Everyone shook their heads and muttered, confused and stupid like the mushed-in sardines they emulated.
At the bottom, everyone exited but me.
Floor 7. Floor 7. Floor 7. I pressed the button over and over.
The steel box rose straight up to the top floor where the plethora of fauna grew and cascaded down into the hotel’s centrifugal basin on Floor 1. Lesli, dressed in all-white (clearly interrupted from yoga) was standing just outside her corner office in a perfect stance with her gun aimed right at her door.
“Come on back out here and no one gets hurt!” She yelled.
“Lesli!” I’m sure I said aloud.
Through the glass windows to her clean office, all I could see were the two cushy chairs and empty desk. The remarkably tall door that accommodated her remarkable stature was closed. She handed me a handgun.
“What do you want me to – ugh…”
I unlatched the safety on the gun and threw open the door.
The second door at the back of the room, leading to a private security-only hallway, was open.

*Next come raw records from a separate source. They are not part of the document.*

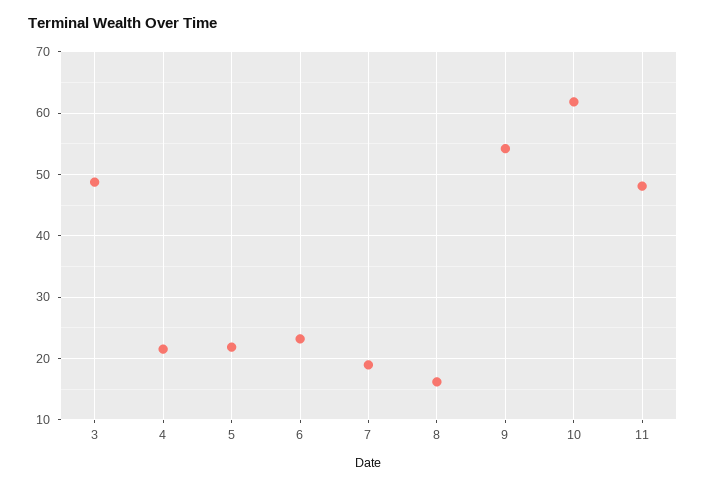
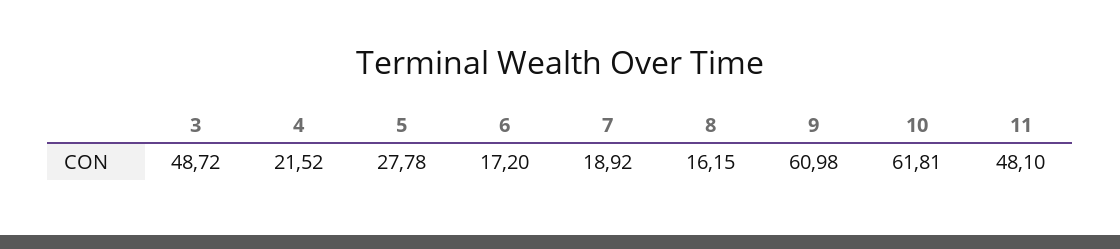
  {
    "3": 48.72,
    "4": 21.52,
-   "5": 22,
+   "5": 27.78,
-   "6": 23,
+   "6": 17.2,
    "7": 18.92,
    "8": 16.15,
-   "9": 54,
+   "9": 60.98,
    "10": 61.81,
    "11": 48.1
  }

I peered to the left and right. Men spoke from the right, near Lesli’s room. They burst back into the hallway.
“Did you get it?”
“Just a hundred bucks.”
“We did all of this for a hundred bucks?”
“It’s all she had in the fucking safe.”
“Come on, let’s get out of here.”
The men passed by, ignoring me, and went to the other end of the hall, to the private security elevator. I locked the door so Lesli couldn’t follow, then joined the men in the elevator. I wrapped my arms around Jack, the one swimming in his blue suit, and planted a kiss on him.
“A hundred bucks isn’t worth it. We need to boost a car or something. Too many people died on this one.”

“We’ll go with Carl’s plan next then,” (Carl was our driver), “he said he knows a good brothel where they keep all their goods right out in the open.”